** To do **
Update the text read from these entries by putting "Protección Civil" wherever "Defensa Civil" appears, and keep every other line unchanged. Leave the pictures out of your answer.

Data shown Block Start

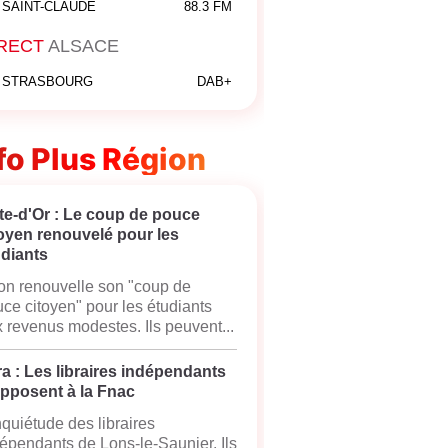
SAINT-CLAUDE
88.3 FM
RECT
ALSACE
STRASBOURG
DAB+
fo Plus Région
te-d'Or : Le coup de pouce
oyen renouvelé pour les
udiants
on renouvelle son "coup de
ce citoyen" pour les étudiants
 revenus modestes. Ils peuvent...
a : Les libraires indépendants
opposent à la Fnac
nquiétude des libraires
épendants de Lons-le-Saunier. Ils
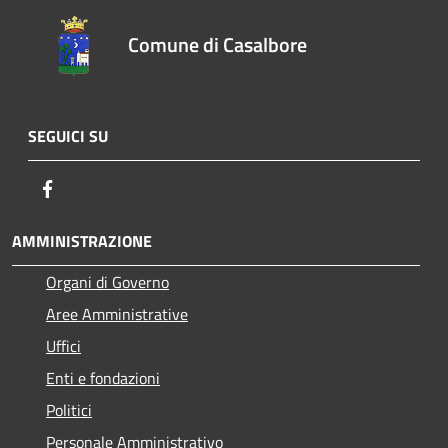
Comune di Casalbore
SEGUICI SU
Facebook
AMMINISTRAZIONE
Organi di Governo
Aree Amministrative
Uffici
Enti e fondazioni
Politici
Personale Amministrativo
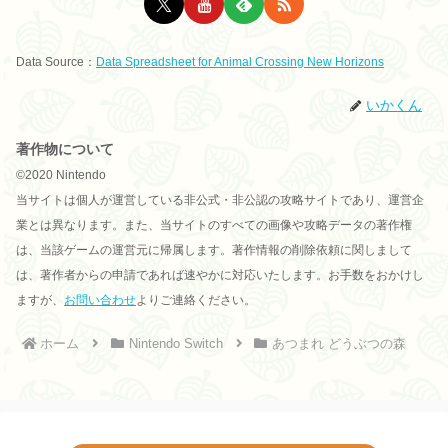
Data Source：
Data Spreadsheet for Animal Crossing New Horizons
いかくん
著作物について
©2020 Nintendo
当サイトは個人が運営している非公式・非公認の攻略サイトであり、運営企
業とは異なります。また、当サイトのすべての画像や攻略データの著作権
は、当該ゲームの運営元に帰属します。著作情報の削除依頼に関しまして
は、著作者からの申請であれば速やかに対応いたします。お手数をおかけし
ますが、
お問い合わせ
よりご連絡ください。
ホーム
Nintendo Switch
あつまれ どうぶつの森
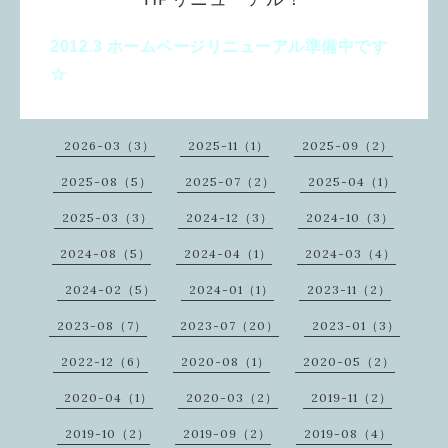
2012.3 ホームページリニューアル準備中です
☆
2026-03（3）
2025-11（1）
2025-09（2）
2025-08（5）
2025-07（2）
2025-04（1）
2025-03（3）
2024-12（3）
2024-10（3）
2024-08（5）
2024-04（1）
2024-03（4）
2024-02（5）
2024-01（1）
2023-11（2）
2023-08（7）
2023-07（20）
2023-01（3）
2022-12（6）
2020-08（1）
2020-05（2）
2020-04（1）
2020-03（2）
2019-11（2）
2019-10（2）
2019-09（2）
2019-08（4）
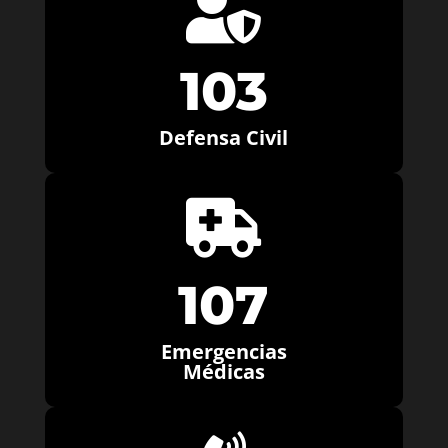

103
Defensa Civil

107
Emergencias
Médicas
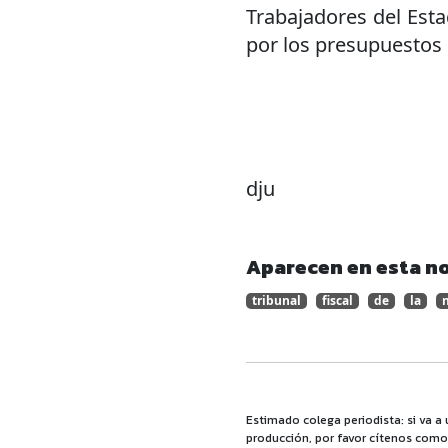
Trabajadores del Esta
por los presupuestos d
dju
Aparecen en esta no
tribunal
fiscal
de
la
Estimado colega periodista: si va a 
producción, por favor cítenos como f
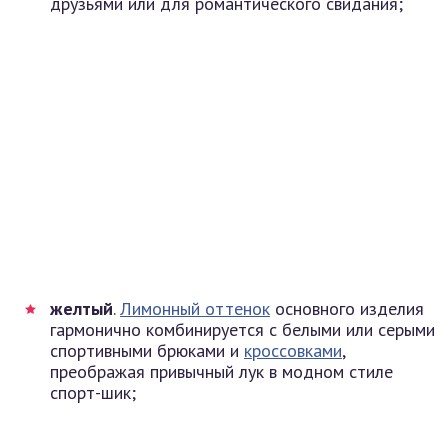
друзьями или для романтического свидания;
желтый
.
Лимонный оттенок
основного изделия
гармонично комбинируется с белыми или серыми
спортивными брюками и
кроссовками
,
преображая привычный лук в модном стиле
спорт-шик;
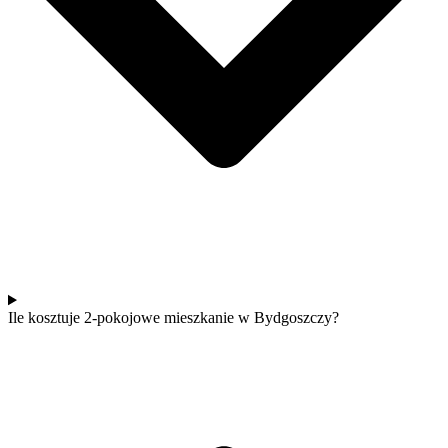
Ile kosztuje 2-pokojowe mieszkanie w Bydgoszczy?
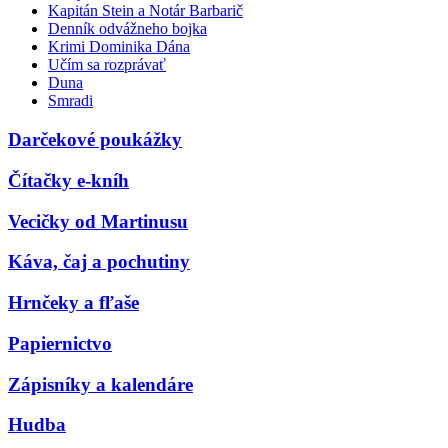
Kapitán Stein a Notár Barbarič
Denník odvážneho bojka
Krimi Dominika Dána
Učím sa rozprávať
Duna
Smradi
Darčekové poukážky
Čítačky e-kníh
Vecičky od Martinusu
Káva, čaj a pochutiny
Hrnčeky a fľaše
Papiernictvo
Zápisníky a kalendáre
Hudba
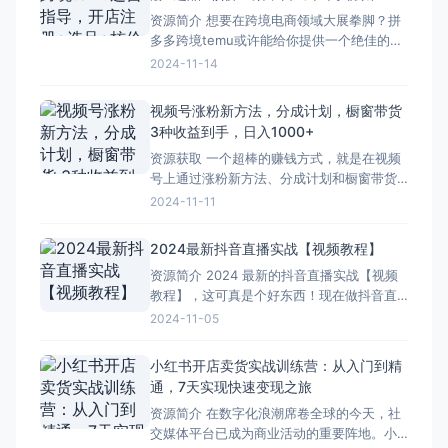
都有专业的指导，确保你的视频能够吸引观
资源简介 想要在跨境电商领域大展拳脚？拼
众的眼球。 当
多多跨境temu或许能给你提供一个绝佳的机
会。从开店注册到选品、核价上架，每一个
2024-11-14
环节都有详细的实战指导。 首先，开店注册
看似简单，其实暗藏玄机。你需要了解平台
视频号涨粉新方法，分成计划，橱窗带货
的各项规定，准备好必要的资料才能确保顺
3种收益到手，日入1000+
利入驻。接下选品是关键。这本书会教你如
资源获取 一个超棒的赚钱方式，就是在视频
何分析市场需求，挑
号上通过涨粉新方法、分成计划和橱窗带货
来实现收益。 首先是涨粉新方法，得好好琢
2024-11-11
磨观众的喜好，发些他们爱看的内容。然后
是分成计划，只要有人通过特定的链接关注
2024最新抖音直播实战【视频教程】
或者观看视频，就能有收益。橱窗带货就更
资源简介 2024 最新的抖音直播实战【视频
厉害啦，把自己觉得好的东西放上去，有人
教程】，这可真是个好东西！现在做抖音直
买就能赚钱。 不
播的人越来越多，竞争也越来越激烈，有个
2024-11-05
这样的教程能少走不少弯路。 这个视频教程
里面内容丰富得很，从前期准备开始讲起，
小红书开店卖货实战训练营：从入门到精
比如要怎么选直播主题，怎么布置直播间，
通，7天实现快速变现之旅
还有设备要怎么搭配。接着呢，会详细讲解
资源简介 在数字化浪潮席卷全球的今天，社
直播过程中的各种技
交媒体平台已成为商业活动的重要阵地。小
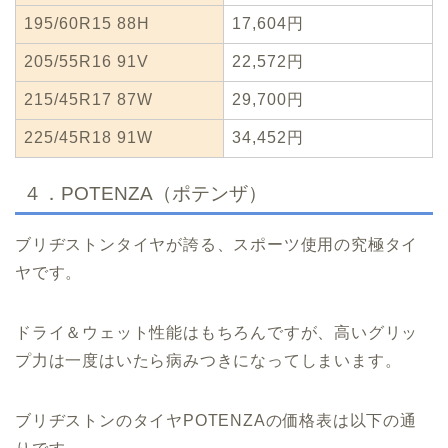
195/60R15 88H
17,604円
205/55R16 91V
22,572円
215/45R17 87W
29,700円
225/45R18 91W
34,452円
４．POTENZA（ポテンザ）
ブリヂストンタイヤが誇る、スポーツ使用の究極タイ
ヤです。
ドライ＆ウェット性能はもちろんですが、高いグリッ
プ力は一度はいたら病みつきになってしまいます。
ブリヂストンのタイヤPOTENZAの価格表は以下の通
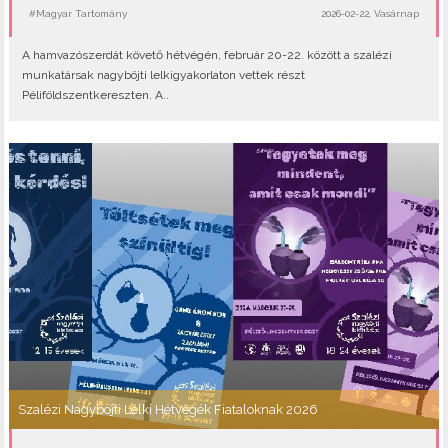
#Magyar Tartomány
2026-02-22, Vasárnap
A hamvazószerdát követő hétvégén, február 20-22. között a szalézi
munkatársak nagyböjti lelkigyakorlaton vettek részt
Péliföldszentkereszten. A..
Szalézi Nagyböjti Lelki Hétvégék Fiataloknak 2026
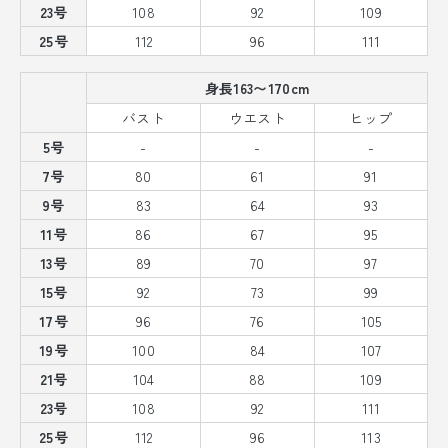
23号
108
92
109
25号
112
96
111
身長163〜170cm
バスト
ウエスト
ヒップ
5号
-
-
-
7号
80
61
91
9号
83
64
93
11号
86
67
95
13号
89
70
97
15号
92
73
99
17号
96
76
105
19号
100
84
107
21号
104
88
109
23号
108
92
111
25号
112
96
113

Data shown Block End

** Solution **
SAINT-CLAUDE
88.3 FM
RECT
ALSACE
STRASBOURG
DAB+
fo Plus Région
te-d'Or : Le coup de pouce
oyen renouvelé pour les
udiants
on renouvelle son "coup de
ce citoyen" pour les étudiants
 revenus modestes. Ils peuvent...
a : Les libraires indépendants
opposent à la Fnac
nquiétude des libraires
épendants de Lons-le-Saunier. Ils
Comune di Casalbore
SEGUICI SU
Facebook
AMMINISTRAZIONE
Organi di Governo
Aree Amministrative
Uffici
Enti e fondazioni
Politici
Personale Amministrativo
Data Source：
Data Spreadsheet for Animal Crossing New Horizons
いかくん
著作物について
©2020 Nintendo
当サイトは個人が運営している非公式・非公認の攻略サイトであり、運営企
業とは異なります。また、当サイトのすべての画像や攻略データの著作権
は、当該ゲームの運営元に帰属します。著作情報の削除依頼に関しまして
は、著作者からの申請であれば速やかに対応いたします。お手数をおかけし
ますが、
お問い合わせ
よりご連絡ください。
ホーム
Nintendo Switch
あつまれ どうぶつの森
2012.3 ホームページリニューアル準備中です
☆
2026-03（3）
2025-11（1）
2025-09（2）
2025-08（5）
2025-07（2）
2025-04（1）
2025-03（3）
2024-12（3）
2024-10（3）
2024-08（5）
2024-04（1）
2024-03（4）
2024-02（5）
2024-01（1）
2023-11（2）
2023-08（7）
2023-07（20）
2023-01（3）
2022-12（6）
2020-08（1）
2020-05（2）
2020-04（1）
2020-03（2）
2019-11（2）
2019-10（2）
2019-09（2）
2019-08（4）

103
Protección Civil

107
Emergencias
Médicas
Trabajadores del Esta
por los presupuestos d
dju
Aparecen en esta no
tribunal
fiscal
de
la
Estimado colega periodista: si va a 
producción, por favor cítenos como f
друзьями или для романтического свидания;
желтый
.
Лимонный оттенок
основного изделия
гармонично комбинируется с белыми или серыми
спортивными брюками и
кроссовками
,
преображая привычный лук в модном стиле
спорт-шик;
Ile kosztuje 2-pokojowe mieszkanie w Bydgoszczy?
Kapitán Stein a Notár Barbarič
Denník odvážneho bojka
Krimi Dominika Dána
Učím sa rozprávať
Duna
Smradi
Darčekové poukážky
Čítačky e-kníh
Vecičky od Martinusu
Káva, čaj a pochutiny
Hrnčeky a fľaše
Papiernictvo
Zápisníky a kalendáre
Hudba
都有专业的指导，确保你的视频能够吸引观
资源简介 想要在跨境电商领域大展拳脚？拼
众的眼球。 当
多多跨境temu或许能给你提供一个绝佳的机
会。从开店注册到选品、核价上架，每一个
2024-11-14
环节都有详细的实战指导。 首先，开店注册
看似简单，其实暗藏玄机。你需要了解平台
视频号涨粉新方法，分成计划，橱窗带货
的各项规定，准备好必要的资料才能确保顺
3种收益到手，日入1000+
利入驻。接下选品是关键。这本书会教你如
资源获取 一个超棒的赚钱方式，就是在视频
何分析市场需求，挑
号上通过涨粉新方法、分成计划和橱窗带货
来实现收益。 首先是涨粉新方法，得好好琢
2024-11-11
磨观众的喜好，发些他们爱看的内容。然后
是分成计划，只要有人通过特定的链接关注
2024最新抖音直播实战【视频教程】
或者观看视频，就能有收益。橱窗带货就更
资源简介 2024 最新的抖音直播实战【视频
厉害啦，把自己觉得好的东西放上去，有人
教程】，这可真是个好东西！现在做抖音直
买就能赚钱。 不
播的人越来越多，竞争也越来越激烈，有个
2024-11-05
这样的教程能少走不少弯路。 这个视频教程
里面内容丰富得很，从前期准备开始讲起，
小红书开店卖货实战训练营：从入门到精
比如要怎么选直播主题，怎么布置直播间，
通，7天实现快速变现之旅
还有设备要怎么搭配。接着呢，会详细讲解
资源简介 在数字化浪潮席卷全球的今天，社
直播过程中的各种技
交媒体平台已成为商业活动的重要阵地。小
195/60R15 88H
17,604円
205/55R16 91V
22,572円
215/45R17 87W
29,700円
225/45R18 91W
34,452円
４．POTENZA（ポテンザ）
ブリヂストンタイヤが誇る、スポーツ使用の究極タイ
ヤです。
ドライ＆ウェット性能はもちろんですが、高いグリッ
プ力は一度はいたら病みつきになってしまいます。
ブリヂストンのタイヤPOTENZAの価格表は以下の通
#Magyar Tartomány
2026-02-22, Vasárnap
A hamvazószerdát követő hétvégén, február 20-22. között a szalézi
munkatársak nagyböjti lelkigyakorlaton vettek részt
Péliföldszentkereszten. A..
Szalézi Nagyböjti Lelki Hétvégék Fiataloknak 2026
23号
108
92
109
25号
112
96
111
身長163〜170cm
バスト
ウエスト
ヒップ
5号
-
-
-
7号
80
61
91
9号
83
64
93
11号
86
67
95
13号
89
70
97
15号
92
73
99
17号
96
76
105
19号
100
84
107
21号
104
88
109
23号
108
92
111
25号
112
96
113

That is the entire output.